- **Quoted passage**
⟨

Feedback

Red Card Means No

26 January 2018      Susan Chambers, HR Director

The Presidents Club Scandal that broke this week means that sexual harassment is once again the subject of the headlines. Sue Chambers, Director of Human Resources at Aberystwyth University, considers how it affects those working in HE institutions. With thanks to Rebecca Kularatne, HR Metrics and Workforce Planning Manager at Aberystwyth University, for her contribution.

In the dim and distant past of the 1970s, 80s and 90s, I thought we had it all sorted. In my workplace, the lines were comprehensively drawn and we all knew where we stood. When someone was overly-tactile and crossed the line we collectively reacted. We felt that we were in control of our work culture, and I assumed it was the same everywhere else. I clearly couldn’t have been more wrong. 

Image credit: Ian Burt

And so in to the new millennium, by which time the line had been repeatedly redrawn. We had talked about inequality and sexual misconduct. We were open and inclusive. We were proud to talk about friends and family members who were openly gay and looked on with delight – and some disbelief – as a Conservative Prime Minister championed the legislation for single sex partnerships. We had come so far. Or so I thought.

Where any of us, male or female, is uncomfortable with harassing behaviour, we should feel able to call it out. Yet even today we can sometimes find it hard to do so. When our boundaries are breached, perhaps we need a code. Recently some bars have adopted such a code; if a woman, or a man, asks for an ‘Angela’ or an ‘Angel Shot’ in certain bars around the world the bartender will call a taxi straight away. While that is a great idea and addresses immediately the safety of the individual, it still avoids the root of the problem. The person who is behaving badly or unacceptably may be unaware, and will never be aware unless someone tells them to stop what they are doing. Women and men need to make it screamingly obvious when behaviour towards them is unacceptable. And we need a collective but straightforward approach to how each person can make themselves heard.  

The recently announced Time’s Up campaign, set up by women in the US entertainment industry, is one way of getting the message out there. It’s a co-ordinated effort to help people protect themselves from sexual misconduct and the consequences that may arise from reporting it. Perhaps many of this group would not in the past have publicly condemned the behaviour of their male colleagues but they are collectively now doing so. At the Golden Globe awards this year, women on the red carpet wore black to symbolise solidarity about this issue. This sends a collective message to women that they will be heard.

⟩

- **Exercise set**
1 > Replace "Aberystwyth University" with "Aberystwyth" in everything from "The Presidents Club" down to "been more wrong." in the Red Card Means No article, and write out the result.
2 > For each statement, say yes or no as to whether it agrees with the Red Card Means No article, and quote the deciding words: (a) In the author's past workplace, the lines were comprehensively drawn. (b) In bars that use the code, asking for an 'Angela' makes the bartender call the police. (c) The Time's Up campaign was set up by women in the US entertainment industry.
3 > Write the next part of the Red Card Means No article, starting after its final sentence.
The data here was taken from a separate source.

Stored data

⟨

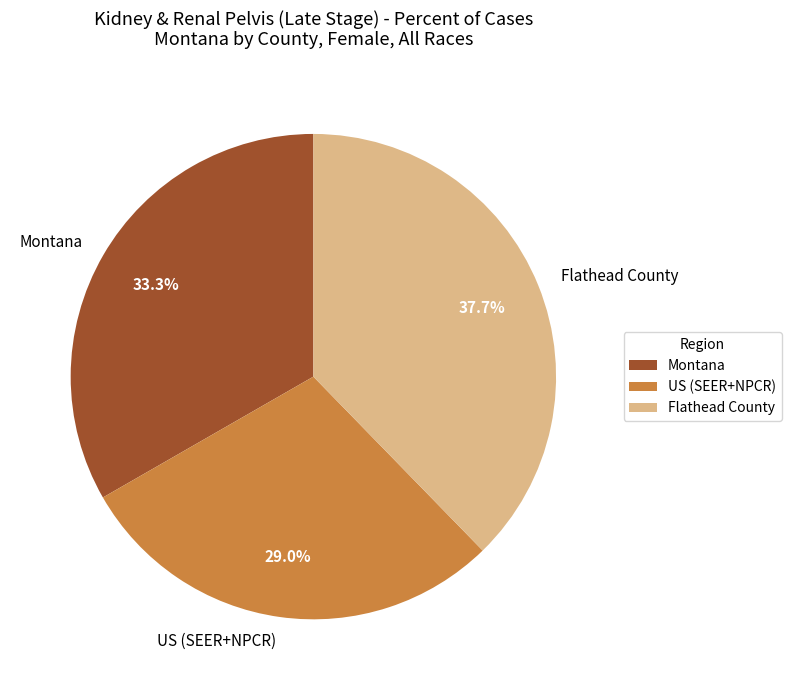

True or false: US (SEER+NPCR) accounts for 29% of the total.

True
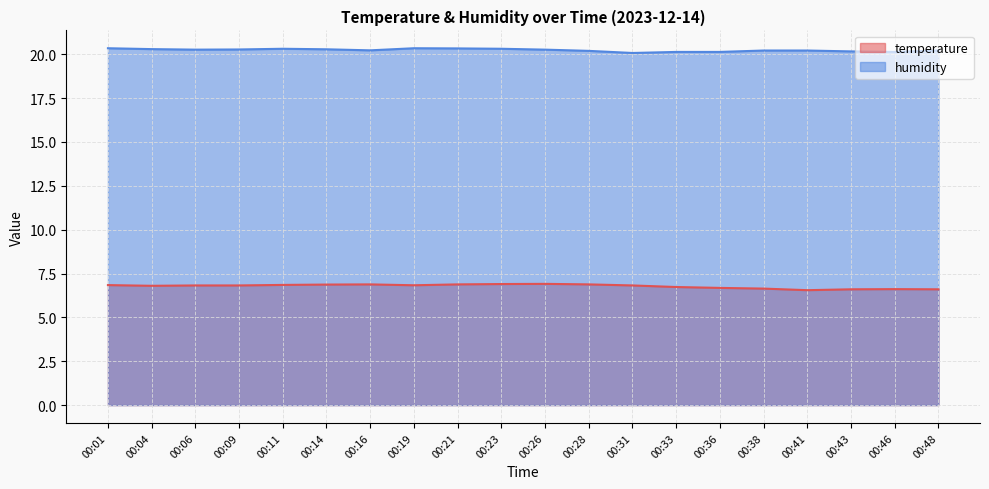

Which has a higher value, 00:01 or 00:19?

00:01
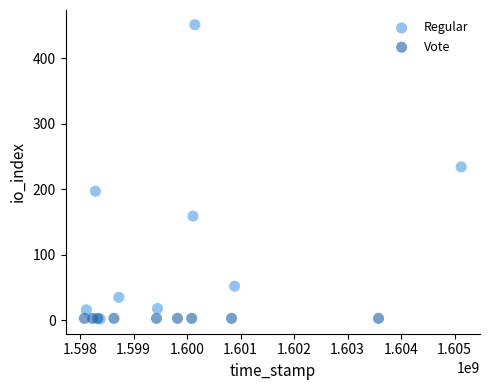

Which series reaches the maximum Y coordinate?

Regular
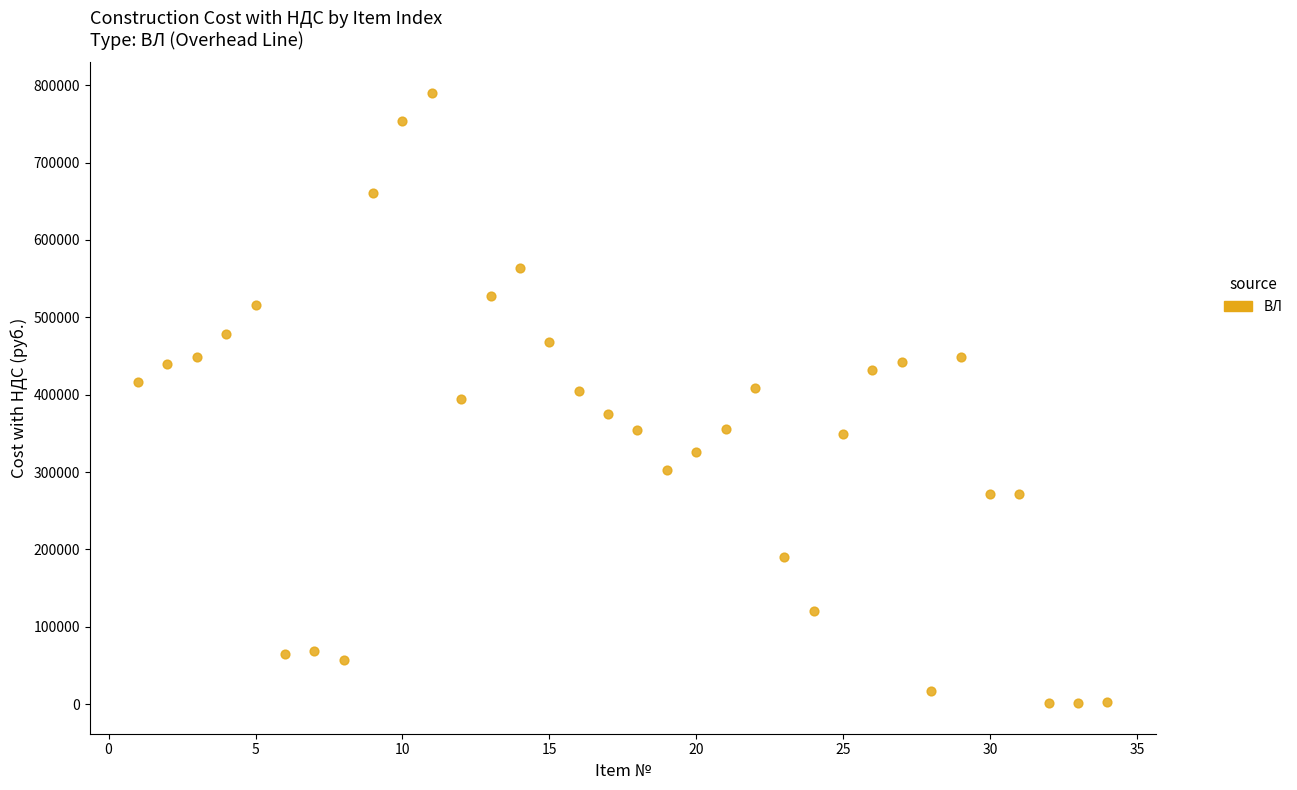

What is the range of X values (max minus min)?

33.0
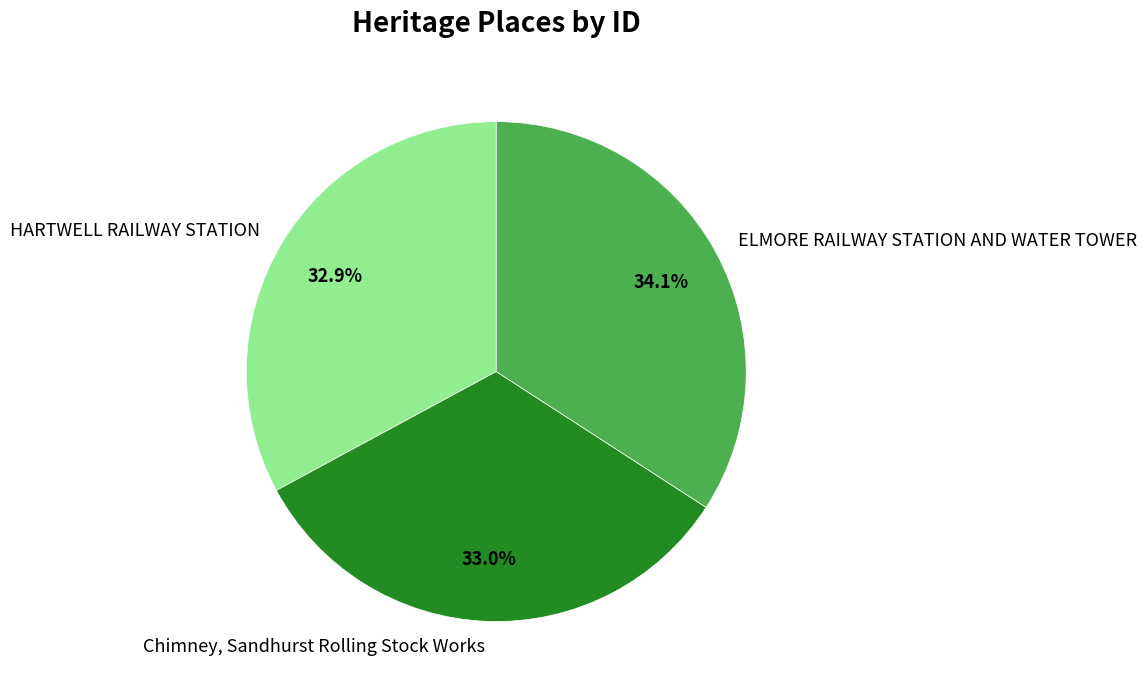

How many segments does this pie chart have?

3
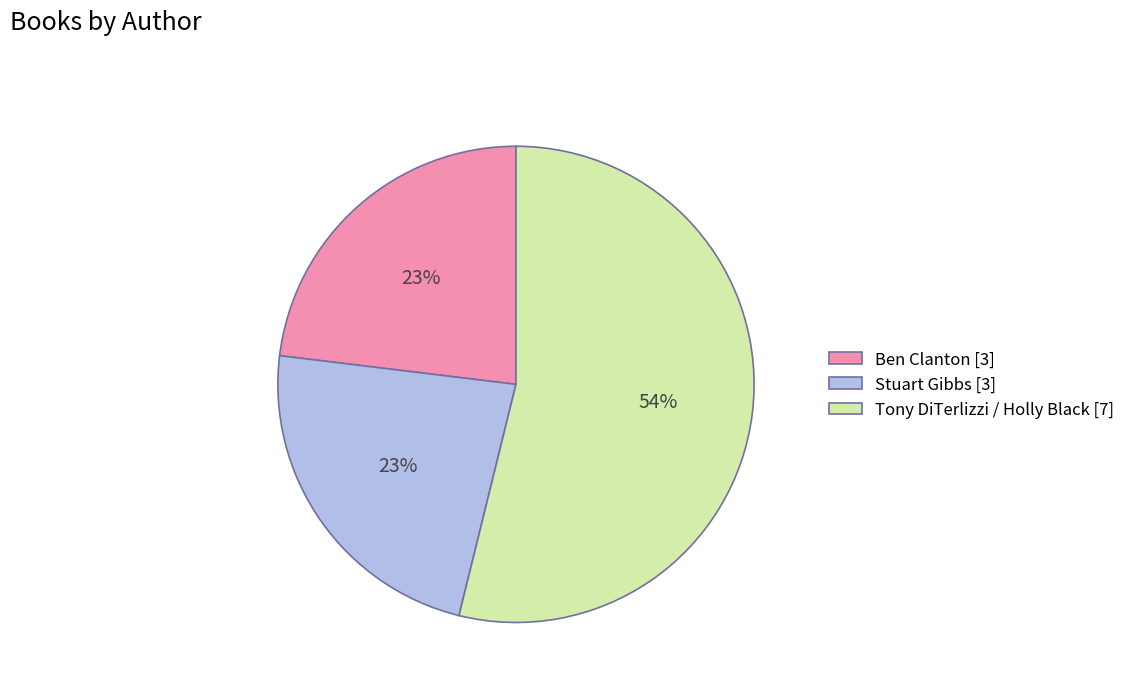

To the nearest percent, what portion does Ben Clanton represent?

23%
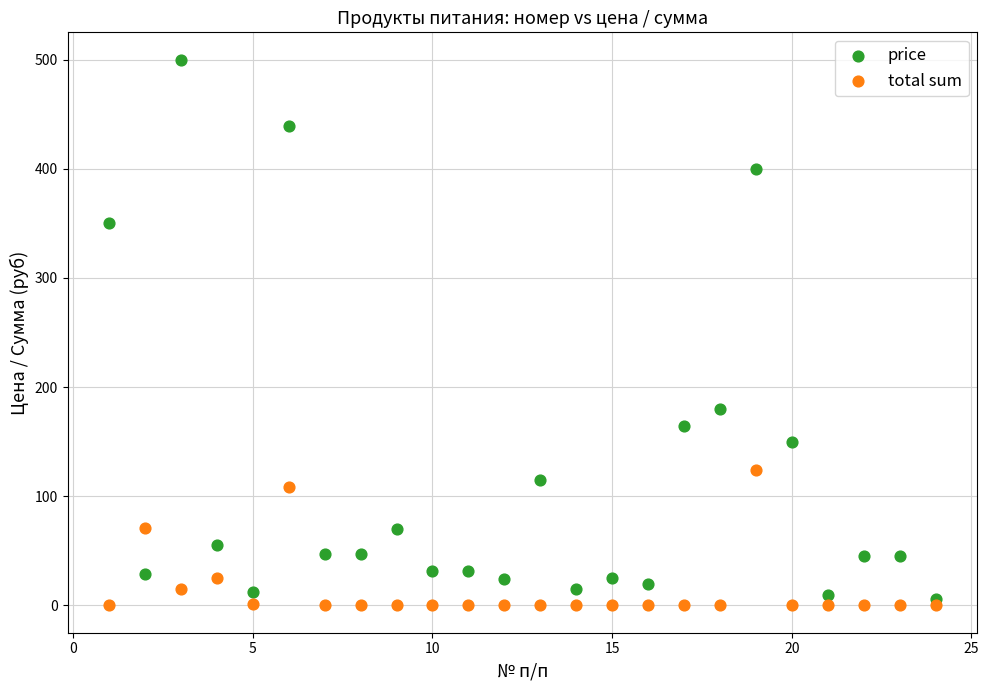

In the price series, what Y value is closest to 252?

180.0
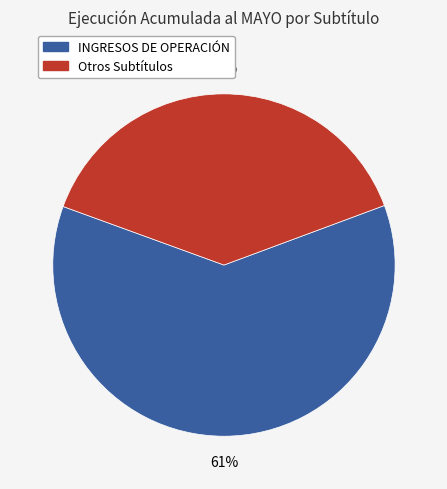

Is there a majority slice in this chart?

Yes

⟩

- **Answers by item**
1 >
The Presidents Club Scandal that broke this week means that sexual harassment is once again the subject of the headlines. Sue Chambers, Director of Human Resources at Aberystwyth, considers how it affects those working in HE institutions. With thanks to Rebecca Kularatne, HR Metrics and Workforce Planning Manager at Aberystwyth, for her contribution.

In the dim and distant past of the 1970s, 80s and 90s, I thought we had it all sorted. In my workplace, the lines were comprehensively drawn and we all knew where we stood. When someone was overly-tactile and crossed the line we collectively reacted. We felt that we were in control of our work culture, and I assumed it was the same everywhere else. I clearly couldn’t have been more wrong.

2 >
(a) Yes: "In my workplace, the lines were comprehensively drawn and we all knew where we stood."
(b) No: "the bartender will call a taxi straight away."
(c) Yes: "set up by women in the US entertainment industry."

3 >
Universities UK recognised that the issue also needed addressing within Higher Education. They set up a task force of university leaders, students and academic experts. The resulting recommendations report, which was circulated to all universities, deals with violence, harassment and hate crime. The Chartered Institute of Management have also published new research this week on gender inequality and discrimination in the workplace. Their ‘how to’ guide to tacking some of the issues is due to be released later in the year.

So, whatever our workplace and whatever situation we are in, how can each of us be heard? How can we get the message across that certain behaviour is unacceptable? The word ‘No’ is not working, so perhaps we need something else? My suggestion is ‘Red Card’. It is clear it means ‘Stop’, and ‘Show Racism the Red Card’ has been part of the ‘Kick Racism out of Football’ campaign. It will become screamingly obvious to men that if use the words ‘Red Card’ we have a problem with their behaviour. ’Red Card’ means ‘No’.    

The Presidents Club quite rightly issued itself a red card this week. But it took an undercover journalist to expose that at a charity event, held annually for the last 30+ years in the UK, the only capacity in which women were allowed to attend was as hostesses, for the gratification of men and their egos. Would we have otherwise heard about this event? Probably not – we hadn’t since its inception.

The words ‘Red Card’ may work in some situations but we need red cards printed by the bucket load, we need to carry them with us and we need to brandish them often. 

Angry? You bet I am.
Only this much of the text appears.